Task to complete: Copy each line of the entries beneath that contains the word "with".
#### Dataset extract ####
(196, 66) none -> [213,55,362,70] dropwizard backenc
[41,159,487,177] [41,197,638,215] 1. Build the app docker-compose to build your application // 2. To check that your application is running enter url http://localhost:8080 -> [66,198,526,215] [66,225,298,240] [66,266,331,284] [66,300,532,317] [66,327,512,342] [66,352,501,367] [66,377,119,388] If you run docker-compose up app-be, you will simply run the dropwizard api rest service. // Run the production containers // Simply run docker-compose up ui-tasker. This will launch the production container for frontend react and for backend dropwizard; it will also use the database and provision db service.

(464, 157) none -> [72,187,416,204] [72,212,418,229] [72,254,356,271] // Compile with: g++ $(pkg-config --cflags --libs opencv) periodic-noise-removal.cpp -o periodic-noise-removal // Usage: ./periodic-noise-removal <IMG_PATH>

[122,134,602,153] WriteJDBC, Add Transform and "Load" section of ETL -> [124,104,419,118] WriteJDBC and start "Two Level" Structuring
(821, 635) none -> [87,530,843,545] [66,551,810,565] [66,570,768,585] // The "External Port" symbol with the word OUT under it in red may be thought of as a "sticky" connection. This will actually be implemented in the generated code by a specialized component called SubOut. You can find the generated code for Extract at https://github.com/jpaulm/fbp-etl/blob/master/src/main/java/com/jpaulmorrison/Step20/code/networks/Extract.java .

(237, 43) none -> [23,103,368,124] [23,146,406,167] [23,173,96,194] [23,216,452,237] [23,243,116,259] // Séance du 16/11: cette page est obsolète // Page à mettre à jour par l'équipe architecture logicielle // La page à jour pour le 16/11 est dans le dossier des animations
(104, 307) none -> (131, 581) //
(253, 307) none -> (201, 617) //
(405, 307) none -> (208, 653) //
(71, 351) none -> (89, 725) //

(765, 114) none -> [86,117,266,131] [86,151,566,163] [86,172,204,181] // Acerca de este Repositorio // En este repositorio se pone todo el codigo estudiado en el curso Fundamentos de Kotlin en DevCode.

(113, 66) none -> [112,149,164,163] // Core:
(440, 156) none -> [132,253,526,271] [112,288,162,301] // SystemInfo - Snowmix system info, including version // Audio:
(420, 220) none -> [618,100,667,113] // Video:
####
Response area:
(464, 157) none -> [72,187,416,204] [72,212,418,229] [72,254,356,271] // Compile with: g++ $(pkg-config --cflags --libs opencv) periodic-noise-removal.cpp -o periodic-noise-removal // Usage: ./periodic-noise-removal <IMG_PATH>
(821, 635) none -> [87,530,843,545] [66,551,810,565] [66,570,768,585] // The "External Port" symbol with the word OUT under it in red may be thought of as a "sticky" connection. This will actually be implemented in the generated code by a specialized component called SubOut. You can find the generated code for Extract at https://github.com/jpaulm/fbp-etl/blob/master/src/main/java/com/jpaulmorrison/Step20/code/networks/Extract.java .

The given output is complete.